Building on last year’s success and popularity, the Flux Film Festival 2013 received over 100 film entries from more than 150 student filmmakers from nine different schools in Beijing and Tianjin. The schools included: BCIS, Western Academy of Beijing, Yew Chung International School of Beijing, Beijing BISS International School, Beijing World Youth Academy, Harrow International School Beijing, Dulwich College Beijing, International School of Tianjin and The Affiliated High School of Peking University. The filmmakers ranged from 8 years old to 18. The most hotly contested age group this year was Middle School (11-14 years). 

The students competed in six film categories including Narrative, Documentary, Music Video, PSA (Public Service Announcements), Animation and Special Effects.

One major difference this year was that there were some amazing guest judges on board. Celine Zeng, Documentary Judge, is an internationally recognized media personality. Chris Chan Roberson, the Narrative Judge, has been teaching at New York University (NYU) since 1999. Animation Judge Fei Yu is the Vice President and Film Director for Gameloft. Music Video Judge Xiaxuan is the Chief Editor of Renren Website’s music channel.

“The 2013 Flux Committee chose to focus on getting more sponsors on board, establishing connections with industry professionals who went on to become our category judges, ensuring we could screen the winning films for all to see and maximizing the number of attendees at the awards ceremony this year,” said Kendal Reilly, the MS Visual Arts teacher at BCIS and also the staff supervisor for the Flux Team. “We want The Flux to be a starting point for students wishing to connect with the film and media industries and we wanted to remove as much bias from the judging process as we could.”

At the awards ceremony, a total of 10 winners and several honorable mentions for the six categories were announced. The winning films were also showcased on the big screen. Given the larger number of entries and more professional judging, every winner should be truly proud of himself or herself.

Tom Evans, a 4th grader, was the first winner to come onto the stage to receive the ES Best Documentary Award for his short film Tom’s Views. Tom’s film leads the audience around famous tourist sites such as Tiananmen Square, the Great Wall, the Temple of Heaven and Summer Palace. Tom spent two weeks taking videos across Beijing and another week editing.

Tom, his parents and grandparents were present at the ceremony to celebrate the occasion. “I have never done anything like this. I am sure I will continue making movies. I feel good making films; filmmaking needs a lot of good ideas and great imagination, which is a very cool experience.”

Namju Kang, current Grade 5 student, has been studying at BCIS for two years, and this is also her first time entering the Flux Film Festival. Her sister entered her movie last year and got a second prize, and suggested she enter the competition.

Namju won the ES Best Narrative Award for her film Wallet. The film tells the story of a lost wallet at a shopping mall. One little girl picks up the wallet and her inner struggle to use the money in the wallet or not.

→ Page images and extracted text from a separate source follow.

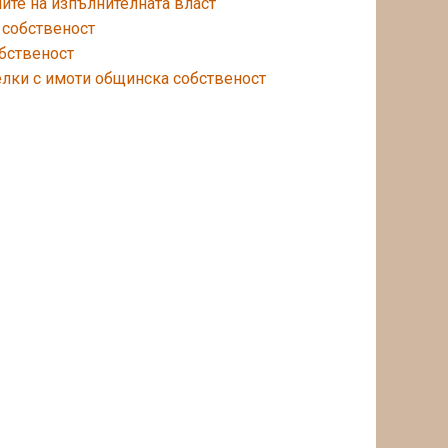
ните на изпълнителната власт
 собственост
бственост
лки с имоти общинска собственост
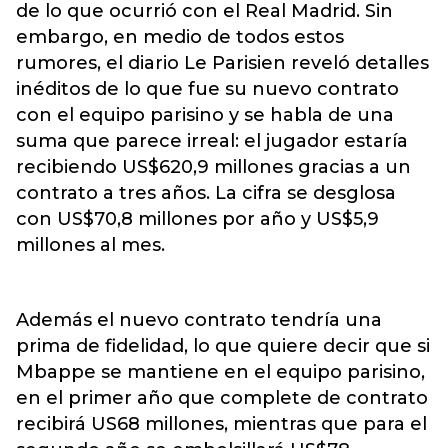
de lo que ocurrió con el Real Madrid. Sin
embargo, en medio de todos estos
rumores, el diario Le Parisien reveló detalles
inéditos de lo que fue su nuevo contrato
con el equipo parisino y se habla de una
suma que parece irreal: el jugador estaría
recibiendo US$620,9 millones gracias a un
contrato a tres años. La cifra se desglosa
con US$70,8 millones por año y US$5,9
millones al mes.
Además el nuevo contrato tendría una
prima de fidelidad, lo que quiere decir que si
Mbappe se mantiene en el equipo parisino,
en el primer año que complete de contrato
recibirá US68 millones, mientras que para el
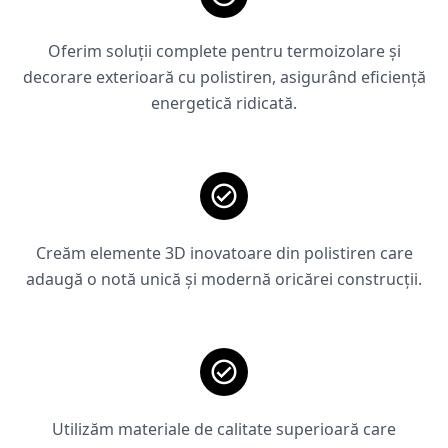
Oferim soluții complete pentru termoizolare și
decorare exterioară cu polistiren, asigurând eficiență
energetică ridicată.
Creăm elemente 3D inovatoare din polistiren care
adaugă o notă unică și modernă oricărei construcții.
Utilizăm materiale de calitate superioară care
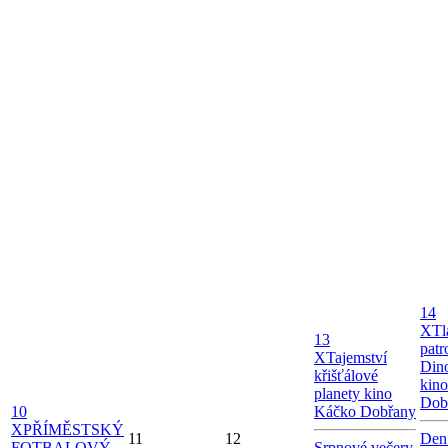
14
X
Tl
13
patr
X
Tajemství
Dino
křišťálové
kin
planety kino
Dob
10
Káčko Dobřany
X
PŘÍMĚSTSKÝ
11
12
Den
FOTBALOVÝ
Srpnové večery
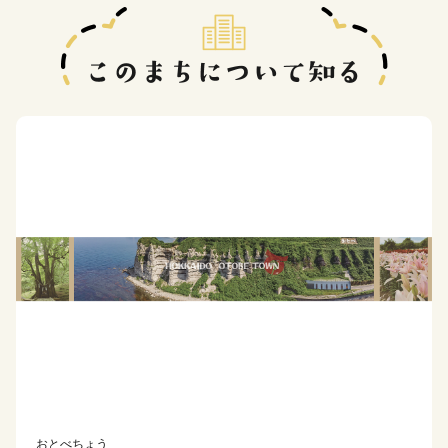
おとべちょう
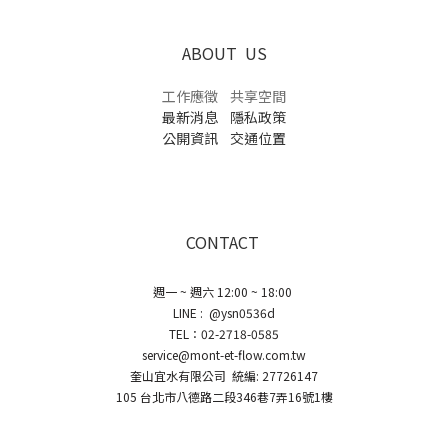
ABOUT US
工作應徵
共享空間
最新消息
隱私政策
公開資訊
交通位置
CONTACT
週一 ~ 週六 12:00 ~ 18:00
LINE : @ysn0536d
TEL：02-2718-0585
service@mont-et-flow.com.tw
奎山宜水有限公司 統編: 27726147
105 台北市八德路二段346巷7弄16號1樓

“I spent a lot of time taking videos at the shopping mall. I also spent much time on the editing,” said the girl. “I had to repeat my action a lot of times because I only have one camera. I want to take a video from many different angles for each scene. That was the most difficult part…”

Namju watched other entries from the Flux Festival and thought the other students’ ideas were brilliant and some are even better than hers. “I think the film festival is a great chance to make films and also watch different films. I found that movie directors have many things to do to make one movie. I could improve my filmmaking skills such as acting, editing and scenes next year.”

Jason Cheung, a current Grade 11 student, has been studying at BCIS for five years. Jason won the Music Video Award with his entry Top of the World. He was very proud and excited!

“This is my first time entering the competition and I do like the idea that students are grouped together to do a film festival because it’s challenging and includes a lot of team work,” said Jason.

Jason loves photography and h has a photography studio for his own work, which has been open 10 months. It took Jason three weekends to work individually with his friends, while the tougher part of the job was combining the video footage of about 30 hours and editing it to just 4 minutes.

Other than the winning filmmakers, BCIS student and staff volunteers also played a major role. The main student organizers this year were Jerry Pan, Patrick Fang, Devon Hsiao, Curtis Chiang, Monica Hassett and Lucia Zhou. The main Flux staff members were Kendal Reilly and Colleen Drisner. These Grade 10 and 11 students worked hard for almost an entire school year to create this festival and make the awards ceremony happen.

Volunteers are always part of the Flux Film Festival. This year over 30 students from Grade 6 to 10 volunteered to help out at The Flux Awards Ceremony. Many were Flux filmmakers as well, so they gave to the festival on two levels this year. The 2013 Flux team were really keen to have as many students helping out on the night as possible as it is an event run by students and staff for students.. 

Hosting such a film festival is proof that BCIS places a special emphasis on incorporating new technology and new media into teaching. BCIS is very proud of the way technology is integrated into teaching and learning across the year levels, such as the fantastic iPad projects in the Elementary School and 1:1 Mac system in the Middle and High School that affords teachers and students so many great opportunities to get engaged in life-long learning. 

“We hope The Flux continues for many years to come as an annual event because we believe film is one of the main ways young people can have a strong voice in our society,” said Reilly. “Film is able to transcend language and cultural boundaries and can connect a community whilst celebrating our differences.”